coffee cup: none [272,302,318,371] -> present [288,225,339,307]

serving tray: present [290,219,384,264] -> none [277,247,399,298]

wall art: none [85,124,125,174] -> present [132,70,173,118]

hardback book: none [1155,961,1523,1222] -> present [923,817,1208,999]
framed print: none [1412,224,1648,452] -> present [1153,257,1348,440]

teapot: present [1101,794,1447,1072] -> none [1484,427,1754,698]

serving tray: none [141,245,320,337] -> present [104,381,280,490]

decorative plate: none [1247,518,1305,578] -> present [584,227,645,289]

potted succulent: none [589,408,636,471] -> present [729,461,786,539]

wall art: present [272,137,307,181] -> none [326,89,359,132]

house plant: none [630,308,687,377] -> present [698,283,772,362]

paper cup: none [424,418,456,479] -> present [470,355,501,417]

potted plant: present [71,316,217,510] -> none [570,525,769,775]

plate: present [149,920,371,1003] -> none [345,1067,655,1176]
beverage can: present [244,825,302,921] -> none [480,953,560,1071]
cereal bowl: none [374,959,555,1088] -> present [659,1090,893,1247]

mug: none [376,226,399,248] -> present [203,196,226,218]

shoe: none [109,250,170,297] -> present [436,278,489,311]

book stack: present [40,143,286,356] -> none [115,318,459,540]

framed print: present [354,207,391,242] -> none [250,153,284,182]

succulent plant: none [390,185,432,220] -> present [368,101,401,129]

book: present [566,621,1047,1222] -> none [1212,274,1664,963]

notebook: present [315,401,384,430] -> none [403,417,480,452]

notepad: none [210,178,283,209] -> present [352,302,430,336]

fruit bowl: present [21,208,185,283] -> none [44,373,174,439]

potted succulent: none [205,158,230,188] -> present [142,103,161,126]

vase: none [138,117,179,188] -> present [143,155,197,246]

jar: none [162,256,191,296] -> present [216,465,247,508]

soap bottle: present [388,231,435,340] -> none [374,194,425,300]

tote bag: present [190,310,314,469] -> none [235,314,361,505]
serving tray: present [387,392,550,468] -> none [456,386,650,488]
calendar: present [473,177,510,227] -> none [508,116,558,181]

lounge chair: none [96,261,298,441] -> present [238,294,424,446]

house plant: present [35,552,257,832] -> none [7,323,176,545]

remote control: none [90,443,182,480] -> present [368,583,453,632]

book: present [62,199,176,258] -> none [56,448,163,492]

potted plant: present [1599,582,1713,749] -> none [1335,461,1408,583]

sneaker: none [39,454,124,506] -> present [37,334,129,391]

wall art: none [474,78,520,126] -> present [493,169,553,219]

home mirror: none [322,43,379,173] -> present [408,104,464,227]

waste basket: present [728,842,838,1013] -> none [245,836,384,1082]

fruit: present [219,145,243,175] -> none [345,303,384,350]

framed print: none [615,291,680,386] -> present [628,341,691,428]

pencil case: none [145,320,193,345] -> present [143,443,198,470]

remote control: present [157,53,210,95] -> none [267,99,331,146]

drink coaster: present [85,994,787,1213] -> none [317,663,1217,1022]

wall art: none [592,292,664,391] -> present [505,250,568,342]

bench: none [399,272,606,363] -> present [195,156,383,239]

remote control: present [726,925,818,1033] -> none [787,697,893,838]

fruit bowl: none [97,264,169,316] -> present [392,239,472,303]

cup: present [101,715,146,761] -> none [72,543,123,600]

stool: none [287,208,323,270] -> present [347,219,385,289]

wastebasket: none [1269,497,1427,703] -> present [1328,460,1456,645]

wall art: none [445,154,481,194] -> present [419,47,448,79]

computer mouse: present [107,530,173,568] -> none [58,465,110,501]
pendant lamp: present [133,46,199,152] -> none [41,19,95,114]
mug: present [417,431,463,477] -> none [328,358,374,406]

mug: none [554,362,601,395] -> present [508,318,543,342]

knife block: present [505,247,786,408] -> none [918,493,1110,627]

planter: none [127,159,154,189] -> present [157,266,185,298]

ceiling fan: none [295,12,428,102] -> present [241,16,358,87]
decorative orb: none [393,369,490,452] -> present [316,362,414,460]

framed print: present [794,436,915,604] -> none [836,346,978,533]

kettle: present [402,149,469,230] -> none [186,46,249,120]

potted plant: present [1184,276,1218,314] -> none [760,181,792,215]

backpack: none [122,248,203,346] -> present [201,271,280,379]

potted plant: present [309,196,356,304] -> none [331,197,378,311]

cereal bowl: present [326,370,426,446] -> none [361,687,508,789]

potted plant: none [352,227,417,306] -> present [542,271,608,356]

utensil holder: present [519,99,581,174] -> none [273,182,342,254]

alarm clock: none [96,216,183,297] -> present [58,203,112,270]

++++++++++

### EXERCISE
Reproduce only the lines above, starting at the line with "wall art: none [85,124,125,174]" and ending at the line with "decorative plate: none", exactly as written.

### YOUR RESPONSE
wall art: none [85,124,125,174] -> present [132,70,173,118]

hardback book: none [1155,961,1523,1222] -> present [923,817,1208,999]
framed print: none [1412,224,1648,452] -> present [1153,257,1348,440]

teapot: present [1101,794,1447,1072] -> none [1484,427,1754,698]

serving tray: none [141,245,320,337] -> present [104,381,280,490]

decorative plate: none [1247,518,1305,578] -> present [584,227,645,289]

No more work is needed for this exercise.